You are viewing a plain text version of this content. The canonical link for it is here.

Posted to user@accumulo.apache.org by "Seidl, Ed" <se...@llnl.gov> on 2014/05/28 19:49:47 UTC

stupid/dangerous batch load question

I have a large amount of data that I am batch loading into accumulo.  I'm using mapreduce to read in chunks of data and write out rfiles to be loaded with importdirectory.  I've noticed that the import will hang for longer and longer times as more data is added.  For instance, one table, which currently has ~2500 tablets, now takes around 2 hours to process the importdirectory.

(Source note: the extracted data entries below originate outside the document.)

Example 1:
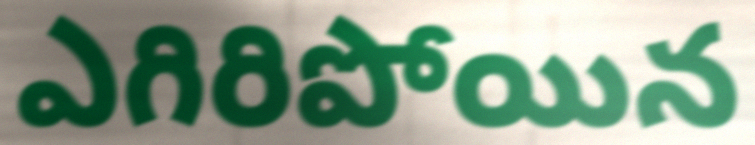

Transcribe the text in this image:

ఎగిరిపోయిన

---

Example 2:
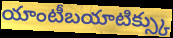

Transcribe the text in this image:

యాంటీబయాటిక్స్కు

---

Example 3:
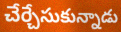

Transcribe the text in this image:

చేర్చేసుకున్నాడు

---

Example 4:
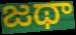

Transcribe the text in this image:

జథా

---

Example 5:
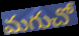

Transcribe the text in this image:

మగుచో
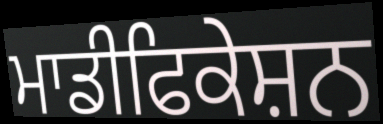
ਮਾਡੀਫਿਕੇਸ਼ਨ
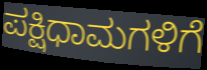
ಪಕ್ಷಿಧಾಮಗಳಿಗೆ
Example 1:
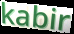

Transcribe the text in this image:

kabir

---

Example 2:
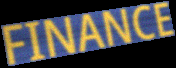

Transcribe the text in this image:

FINANCE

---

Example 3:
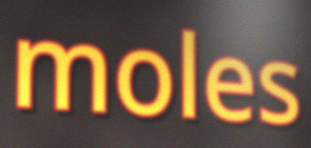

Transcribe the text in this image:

moles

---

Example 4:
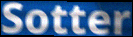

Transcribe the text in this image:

Sotter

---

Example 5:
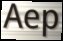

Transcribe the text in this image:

Aep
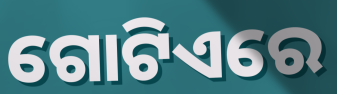
ଗୋଟିଏରେ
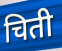
चिती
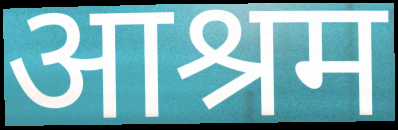
आश्रम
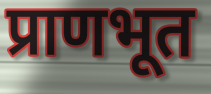
प्राणभूत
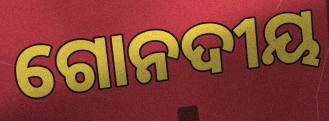
ଗୋନଦୀୟ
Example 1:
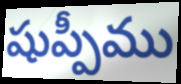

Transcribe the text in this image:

షుప్పీము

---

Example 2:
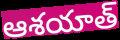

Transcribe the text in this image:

ఆశయాత్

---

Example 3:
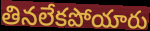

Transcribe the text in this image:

తినలేకపోయారు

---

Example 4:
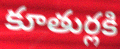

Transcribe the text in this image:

కూతుర్లకి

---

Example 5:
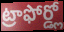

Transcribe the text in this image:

ట్రాఫోర్డ్లో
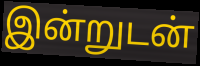
இன்றுடன்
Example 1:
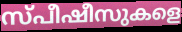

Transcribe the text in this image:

സ്പീഷീസുകളെ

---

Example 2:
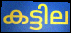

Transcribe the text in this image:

കട്ടില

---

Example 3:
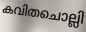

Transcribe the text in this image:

കവിതചൊല്ലി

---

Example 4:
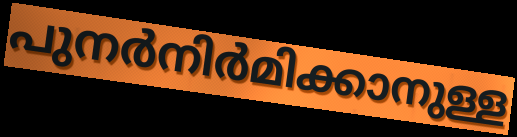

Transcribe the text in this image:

പുനർനിർമിക്കാനുള്ള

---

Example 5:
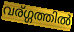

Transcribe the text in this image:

വര്ഗ്ഗത്തിൽ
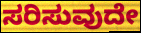
ಸರಿಸುವುದೇ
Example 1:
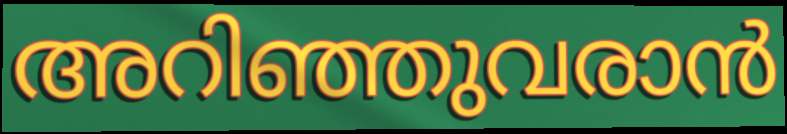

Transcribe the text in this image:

അറിഞ്ഞുവരാൻ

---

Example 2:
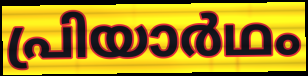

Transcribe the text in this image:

പ്രിയാർഥം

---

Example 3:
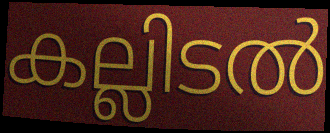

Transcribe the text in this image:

കല്ലിടൽ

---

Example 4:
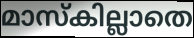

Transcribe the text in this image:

മാസ്കില്ലാതെ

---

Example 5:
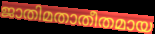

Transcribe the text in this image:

In poking around in the source for TableOperationsImpl (1.5.0), I see that there is an option to not wait on certain operations (like compact).  Would it be dangerous to (optionally) return immediately from importdirectory, and instead check the fail directory to detect errors in the import?  I know this will eventually cause a backup in the staging directories, but is there any potential to corrupt the tables?

Thanks,
Ed

Re: stupid/dangerous batch load question

Posted by "Seidl, Ed" <se...@llnl.gov>.

It's a small cluster, only 7 tservers.

While the import directory is occuring, no other MR jobs are running.  The number of queued major compactions increases into the thousands.  I have the number of bulk import threads set to 10, so there will be 70 concurrent major compactions shown on the monitor page.  System load is actually pretty low…~40 or so.  The rows themselves are not very large, but the rowid's are on the order of 150 bytes.  Overridden bits of config below:

default  | general.rpc.timeout ............................. | 120s
site     |    @override .................................... | 300s
default  | master.bulk.threadpool.size ..................... | 5
system   |    @override .................................... | 32
default  | master.bulk.timeout ............................. | 5m
system   |    @override .................................... | 60m
default  | tserver.bulk.assign.threads ..................... | 1
system   |    @override .................................... | 10
default  | tserver.bulk.process.threads .................... | 1
system   |    @override .................................... | 10
default  | tserver.bulk.timeout ............................ | 5m
system   |    @override .................................... | 60m
default  | tserver.cache.data.size ......................... | 128M
site     |    @override .................................... | 256M
default  | tserver.compaction.major.concurrent.max ......... | 3
system   |    @override .................................... | 10
default  | tserver.compaction.minor.concurrent.max ......... | 4
site     |    @override .................................... | 10

Thanks,
Ed

From: David Medinets <da...@gmail.com>>
Reply-To: "user@accumulo.apache.org<ma...@accumulo.apache.org>" <us...@accumulo.apache.org>>
Date: Wednesday, May 28, 2014 11:16 AM
To: accumulo-user <us...@accumulo.apache.org>>
Subject: Re: stupid/dangerous batch load question

Lots of questions can be asked:

How many servers?
How many compactions are being run at once?
What is the size of the mutations?

What does the Accumulo monitor page say during the ingest process? Does it indicate high load?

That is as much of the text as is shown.